* Task prompt: Every entry below is to be retyped exactly as it appears.

* Provided data:
┄┄┄┄┄┄┄┄┄┄┄┄┄┄┄┄┄┄┄┄

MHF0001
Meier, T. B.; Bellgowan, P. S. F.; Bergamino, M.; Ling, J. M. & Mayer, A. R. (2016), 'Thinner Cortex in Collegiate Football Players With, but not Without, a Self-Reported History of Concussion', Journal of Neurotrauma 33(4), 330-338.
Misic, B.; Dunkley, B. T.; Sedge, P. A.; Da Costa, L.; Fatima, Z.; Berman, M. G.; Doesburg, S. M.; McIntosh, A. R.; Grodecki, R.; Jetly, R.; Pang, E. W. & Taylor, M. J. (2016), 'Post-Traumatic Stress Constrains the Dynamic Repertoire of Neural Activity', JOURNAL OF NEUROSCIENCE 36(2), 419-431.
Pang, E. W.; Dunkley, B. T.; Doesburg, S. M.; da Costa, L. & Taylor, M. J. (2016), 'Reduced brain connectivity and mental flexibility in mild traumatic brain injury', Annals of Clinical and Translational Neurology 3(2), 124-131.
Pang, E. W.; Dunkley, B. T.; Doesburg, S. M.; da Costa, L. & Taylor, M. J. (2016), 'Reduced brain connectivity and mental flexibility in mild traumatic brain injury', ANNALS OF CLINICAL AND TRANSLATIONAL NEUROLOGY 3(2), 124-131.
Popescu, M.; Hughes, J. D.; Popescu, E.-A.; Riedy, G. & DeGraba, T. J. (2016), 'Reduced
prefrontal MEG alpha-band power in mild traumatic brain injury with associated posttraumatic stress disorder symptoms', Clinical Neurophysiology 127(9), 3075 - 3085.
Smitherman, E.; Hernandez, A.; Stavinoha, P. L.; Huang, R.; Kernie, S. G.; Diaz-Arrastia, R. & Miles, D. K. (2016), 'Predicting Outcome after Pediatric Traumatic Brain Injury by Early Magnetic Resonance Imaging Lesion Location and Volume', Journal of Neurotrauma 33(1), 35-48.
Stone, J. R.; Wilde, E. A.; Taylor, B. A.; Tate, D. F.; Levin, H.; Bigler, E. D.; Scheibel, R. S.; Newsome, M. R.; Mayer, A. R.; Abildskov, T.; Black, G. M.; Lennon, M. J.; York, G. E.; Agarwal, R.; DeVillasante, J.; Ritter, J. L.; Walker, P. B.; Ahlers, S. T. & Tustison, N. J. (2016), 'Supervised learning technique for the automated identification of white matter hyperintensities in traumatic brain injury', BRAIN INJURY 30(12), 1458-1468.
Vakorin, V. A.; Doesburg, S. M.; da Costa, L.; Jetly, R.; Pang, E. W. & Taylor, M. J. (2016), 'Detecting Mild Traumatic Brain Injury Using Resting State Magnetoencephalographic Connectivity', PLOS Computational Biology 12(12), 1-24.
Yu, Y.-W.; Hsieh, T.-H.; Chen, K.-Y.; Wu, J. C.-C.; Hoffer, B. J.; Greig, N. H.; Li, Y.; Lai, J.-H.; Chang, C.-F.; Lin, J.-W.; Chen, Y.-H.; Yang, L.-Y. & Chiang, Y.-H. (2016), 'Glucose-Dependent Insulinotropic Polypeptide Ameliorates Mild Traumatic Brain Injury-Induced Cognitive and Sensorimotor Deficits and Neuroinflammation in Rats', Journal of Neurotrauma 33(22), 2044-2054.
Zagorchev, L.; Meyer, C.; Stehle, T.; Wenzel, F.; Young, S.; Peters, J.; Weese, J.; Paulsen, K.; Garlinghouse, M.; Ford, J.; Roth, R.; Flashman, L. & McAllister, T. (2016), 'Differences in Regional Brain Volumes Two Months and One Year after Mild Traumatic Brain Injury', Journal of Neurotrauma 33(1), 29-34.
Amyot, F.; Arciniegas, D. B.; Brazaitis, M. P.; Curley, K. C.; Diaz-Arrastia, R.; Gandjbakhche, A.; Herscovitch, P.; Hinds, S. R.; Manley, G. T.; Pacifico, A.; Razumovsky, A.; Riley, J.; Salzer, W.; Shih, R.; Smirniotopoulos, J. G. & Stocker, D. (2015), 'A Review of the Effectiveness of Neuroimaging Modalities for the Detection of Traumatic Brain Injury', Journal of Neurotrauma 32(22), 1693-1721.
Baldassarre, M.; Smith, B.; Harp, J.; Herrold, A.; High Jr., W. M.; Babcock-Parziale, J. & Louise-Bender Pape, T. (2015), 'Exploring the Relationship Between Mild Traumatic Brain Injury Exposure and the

┄┄┄┄┄┄┄┄┄┄┄┄┄┄┄┄┄┄┄┄

* Answer to this task:
MHF0001
Meier, T. B.; Bellgowan, P. S. F.; Bergamino, M.; Ling, J. M. & Mayer, A. R. (2016), 'Thinner Cortex in Collegiate Football Players With, but not Without, a Self-Reported History of Concussion', Journal of Neurotrauma 33(4), 330-338.
Misic, B.; Dunkley, B. T.; Sedge, P. A.; Da Costa, L.; Fatima, Z.; Berman, M. G.; Doesburg, S. M.; McIntosh, A. R.; Grodecki, R.; Jetly, R.; Pang, E. W. & Taylor, M. J. (2016), 'Post-Traumatic Stress Constrains the Dynamic Repertoire of Neural Activity', JOURNAL OF NEUROSCIENCE 36(2), 419-431.
Pang, E. W.; Dunkley, B. T.; Doesburg, S. M.; da Costa, L. & Taylor, M. J. (2016), 'Reduced brain connectivity and mental flexibility in mild traumatic brain injury', Annals of Clinical and Translational Neurology 3(2), 124-131.
Pang, E. W.; Dunkley, B. T.; Doesburg, S. M.; da Costa, L. & Taylor, M. J. (2016), 'Reduced brain connectivity and mental flexibility in mild traumatic brain injury', ANNALS OF CLINICAL AND TRANSLATIONAL NEUROLOGY 3(2), 124-131.
Popescu, M.; Hughes, J. D.; Popescu, E.-A.; Riedy, G. & DeGraba, T. J. (2016), 'Reduced
prefrontal MEG alpha-band power in mild traumatic brain injury with associated posttraumatic stress disorder symptoms', Clinical Neurophysiology 127(9), 3075 - 3085.
Smitherman, E.; Hernandez, A.; Stavinoha, P. L.; Huang, R.; Kernie, S. G.; Diaz-Arrastia, R. & Miles, D. K. (2016), 'Predicting Outcome after Pediatric Traumatic Brain Injury by Early Magnetic Resonance Imaging Lesion Location and Volume', Journal of Neurotrauma 33(1), 35-48.
Stone, J. R.; Wilde, E. A.; Taylor, B. A.; Tate, D. F.; Levin, H.; Bigler, E. D.; Scheibel, R. S.; Newsome, M. R.; Mayer, A. R.; Abildskov, T.; Black, G. M.; Lennon, M. J.; York, G. E.; Agarwal, R.; DeVillasante, J.; Ritter, J. L.; Walker, P. B.; Ahlers, S. T. & Tustison, N. J. (2016), 'Supervised learning technique for the automated identification of white matter hyperintensities in traumatic brain injury', BRAIN INJURY 30(12), 1458-1468.
Vakorin, V. A.; Doesburg, S. M.; da Costa, L.; Jetly, R.; Pang, E. W. & Taylor, M. J. (2016), 'Detecting Mild Traumatic Brain Injury Using Resting State Magnetoencephalographic Connectivity', PLOS Computational Biology 12(12), 1-24.
Yu, Y.-W.; Hsieh, T.-H.; Chen, K.-Y.; Wu, J. C.-C.; Hoffer, B. J.; Greig, N. H.; Li, Y.; Lai, J.-H.; Chang, C.-F.; Lin, J.-W.; Chen, Y.-H.; Yang, L.-Y. & Chiang, Y.-H. (2016), 'Glucose-Dependent Insulinotropic Polypeptide Ameliorates Mild Traumatic Brain Injury-Induced Cognitive and Sensorimotor Deficits and Neuroinflammation in Rats', Journal of Neurotrauma 33(22), 2044-2054.
Zagorchev, L.; Meyer, C.; Stehle, T.; Wenzel, F.; Young, S.; Peters, J.; Weese, J.; Paulsen, K.; Garlinghouse, M.; Ford, J.; Roth, R.; Flashman, L. & McAllister, T. (2016), 'Differences in Regional Brain Volumes Two Months and One Year after Mild Traumatic Brain Injury', Journal of Neurotrauma 33(1), 29-34.
Amyot, F.; Arciniegas, D. B.; Brazaitis, M. P.; Curley, K. C.; Diaz-Arrastia, R.; Gandjbakhche, A.; Herscovitch, P.; Hinds, S. R.; Manley, G. T.; Pacifico, A.; Razumovsky, A.; Riley, J.; Salzer, W.; Shih, R.; Smirniotopoulos, J. G. & Stocker, D. (2015), 'A Review of the Effectiveness of Neuroimaging Modalities for the Detection of Traumatic Brain Injury', Journal of Neurotrauma 32(22), 1693-1721.
Baldassarre, M.; Smith, B.; Harp, J.; Herrold, A.; High Jr., W. M.; Babcock-Parziale, J. & Louise-Bender Pape, T. (2015), 'Exploring the Relationship Between Mild Traumatic Brain Injury Exposure and the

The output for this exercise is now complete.